Earth to become ‘an uninhabitable hell’, warns UN

The UN is accusing political and business leaders of willingly ‘sowing the seeds of our own destruction’. “We have seen little progress on reducing climate disruption and environmental degradation,” – UN Secretary-General António Guterres.

A “staggering” rise in climate disasters has marked the first 20 years of the 21st century, and industrial nations are “failing miserably” to reduce climate-change-enhancing emissions, warns UN.

The UN Office on Disaster Risk Reduction issued an urgent call to countries, especially industrialized nations, to better prepare for catastrophic events of all kinds, from earthquakes and tsunamis to the new coronavirus.

The agency issued a report Monday cautioning that “the future of mankind looks very bleak” if the world continues to endure the same rise in natural disasters brought on by the extreme weather seen over the last two decades.

Between 2000 and 2019, there was a “staggering” number of natural disasters, which caused 1.23 million casualties and led to $2.97 trillion in worldwide economic losses, according to the report.

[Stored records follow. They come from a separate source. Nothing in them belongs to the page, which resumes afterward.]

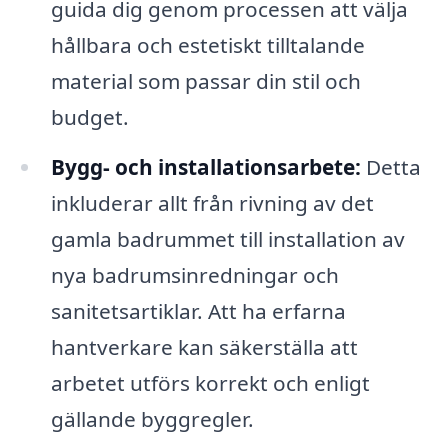
guida dig genom processen att välja
hållbara och estetiskt tilltalande
material som passar din stil och
budget.
Bygg- och installationsarbete:
Detta
inkluderar allt från rivning av det
gamla badrummet till installation av
nya badrumsinredningar och
sanitetsartiklar. Att ha erfarna
hantverkare kan säkerställa att
arbetet utförs korrekt och enligt
gällande byggregler.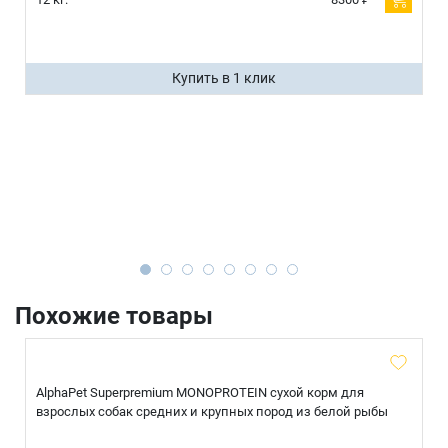
Купить в 1 клик
Похожие товары
AlphaPet Superpremium MONOPROTEIN сухой корм для
взрослых собак средних и крупных пород из белой рыбы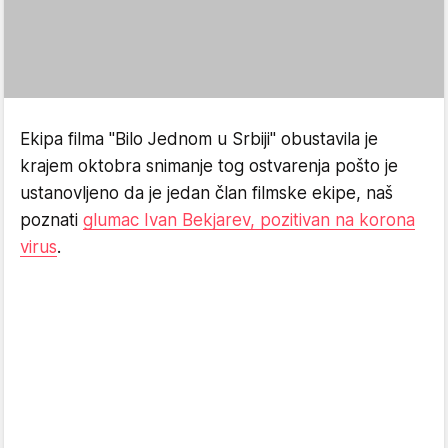
Ekipa filma "Bilo Jednom u Srbiji" obustavila je
krajem oktobra snimanje tog ostvarenja pošto je
ustanovljeno da je jedan član filmske ekipe, naš
poznati
glumac Ivan Bekjarev, pozitivan na korona
virus
.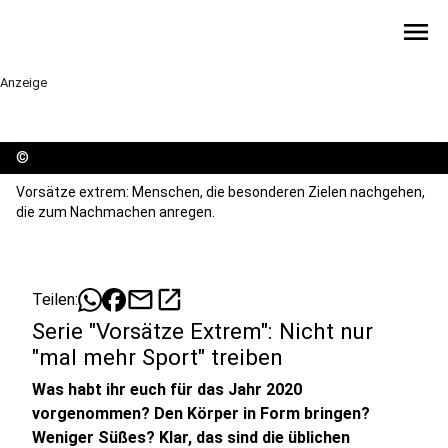
menu
Anzeige
©
Vorsätze extrem: Menschen, die besonderen Zielen nachgehen,
die zum Nachmachen anregen.
mail
open_in_new
Teilen:
Serie "Vorsätze Extrem": Nicht nur
"mal mehr Sport" treiben
Was habt ihr euch für das Jahr 2020
vorgenommen? Den Körper in Form bringen?
Weniger Süßes? Klar, das sind die üblichen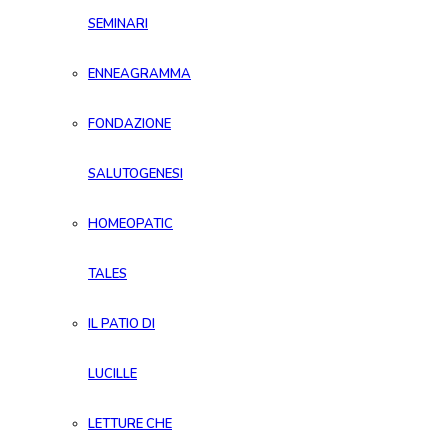
SEMINARI
ENNEAGRAMMA
FONDAZIONE
SALUTOGENESI
HOMEOPATIC
TALES
IL PATIO DI
LUCILLE
LETTURE CHE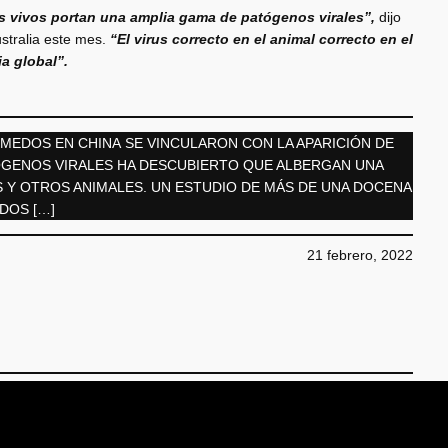
 vivos portan una amplia gama de patógenos virales”,
dijo
ustralia este mes.
“El virus correcto en el animal correcto en el
a global”.
ÚMEDOS EN CHINA SE VINCULARON CON LA APARICIÓN DE
TÓGENOS VIRALES HA DESCUBIERTO QUE ALBERGAN UNA
Y OTROS ANIMALES. UN ESTUDIO DE MÁS DE UNA DOCENA
DOS […]
21 febrero, 2022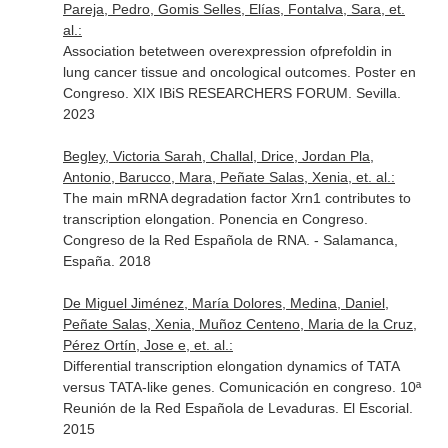
Pareja, Pedro, Gomis Selles, Elías, Fontalva, Sara, et.
al.:
Association betetween overexpression ofprefoldin in
lung cancer tissue and oncological outcomes. Poster en
Congreso. XIX IBiS RESEARCHERS FORUM. Sevilla.
2023
Begley, Victoria Sarah, Challal, Drice, Jordan Pla,
Antonio, Barucco, Mara, Peñate Salas, Xenia, et. al.:
The main mRNA degradation factor Xrn1 contributes to
transcription elongation. Ponencia en Congreso.
Congreso de la Red Española de RNA. - Salamanca,
España. 2018
De Miguel Jiménez, María Dolores, Medina, Daniel,
Peñate Salas, Xenia, Muñoz Centeno, Maria de la Cruz,
Pérez Ortín, Jose e, et. al.:
Differential transcription elongation dynamics of TATA
versus TATA-like genes. Comunicación en congreso. 10ª
Reunión de la Red Española de Levaduras. El Escorial.
2015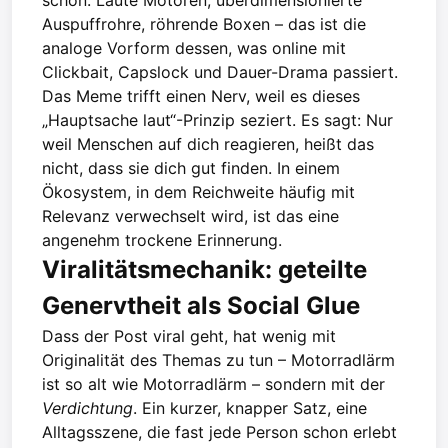
Auspuffrohre, röhrende Boxen – das ist die
analoge Vorform dessen, was online mit
Clickbait, Capslock und Dauer-Drama passiert.
Das Meme trifft einen Nerv, weil es dieses
„Hauptsache laut“-Prinzip seziert. Es sagt: Nur
weil Menschen auf dich reagieren, heißt das
nicht, dass sie dich gut finden. In einem
Ökosystem, in dem Reichweite häufig mit
Relevanz verwechselt wird, ist das eine
angenehm trockene Erinnerung.
Viralitätsmechanik: geteilte
Genervtheit als Social Glue
Dass der Post viral geht, hat wenig mit
Originalität des Themas zu tun – Motorradlärm
ist so alt wie Motorradlärm – sondern mit der
Verdichtung
. Ein kurzer, knapper Satz, eine
Alltagsszene, die fast jede Person schon erlebt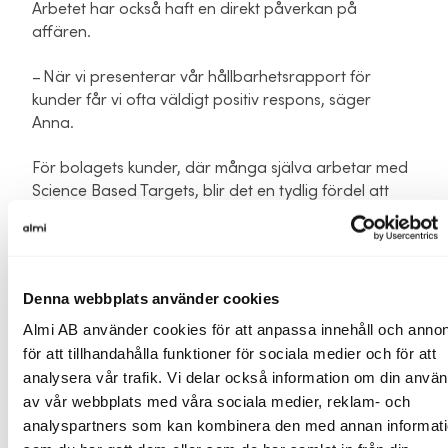
Arbetet har också haft en direkt påverkan på
affären.
– När vi presenterar vår hållbarhetsrapport för
kunder får vi ofta väldigt positiv respons, säger
Anna.
För bolagets kunder, där många själva arbetar med
Science Based Targets, blir det en tydlig fördel att
IDUN Minerals kan visa upp ett strukturerat och
transparent hållbarhetsarbete.
Det stärker bolagets position som leverantör och
Denna webbplats använder cookies
partner.
Almi AB använder cookies för att anpassa innehåll och annon
Hur viktigt var stödet för att kunna
för att tillhandahålla funktioner för sociala medier och för att
genomföra satsningen?
analysera vår trafik. Vi delar också information om din anvä
av vår webbplats med våra sociala medier, reklam- och
För IDUN Minerals var affärsutvecklingschecken en
analyspartners som kan kombinera den med annan informat
viktig möjliggörare.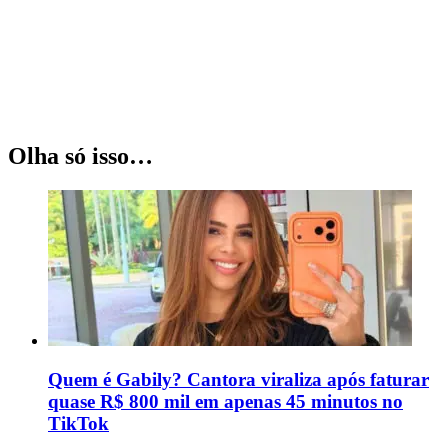
Olha só isso…
Quem é Gabily? Cantora viraliza após faturar
quase R$ 800 mil em apenas 45 minutos no
TikTok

The figures had nearly doubled during that period to 6,681, up from 3,656 between 1980 and 1999, the report said.

Researchers pointed to a failure of political and business leaders to take meaningful action to mitigate the impact of climatic change and stop the planet from turning into “an uninhabitable hell for millions of people.”

Meanwhile, the coronavirus pandemic, which has killed more than 1 million people and infected at least 37 million, has exposed the failure of “almost all nations” to prevent a “wave of death and illness” despite repeated warnings from experts, the report said.

Asia was the worst hit from climate disasters in the last 20 years, with 3068 natural disasters from 2000-2019. Reports of extreme weather conditions and disaster events have increased in frequency.

Over the past two decades, China alone has experienced more than 500 natural disasters and the US, about 467 natural disasters.

Deadliest among them have been the 2004 Indian Ocean Tsunami, the 2008 Cyclone Nargis in Myanmar, and the 2010 Haiti earthquake.

According to the report, greenhouse gas emissions will need to be reduced by at least 7.2 per cent every year in the next 10 years to reduce temperatures by 1.5 degrees, the target agreed in Paris.

Also on Tuesday, the World Meteorological Agency, another UN body, warned that by 2030, 50% more people will need weather-related humanitarian aid than the 108 million who needed it in 2018. More than 11,000 disasters can be attributed to water-related weather events over the past 50 years, the agency said, events that have caused 2 million deaths and cost the world economy $3.6 trillion.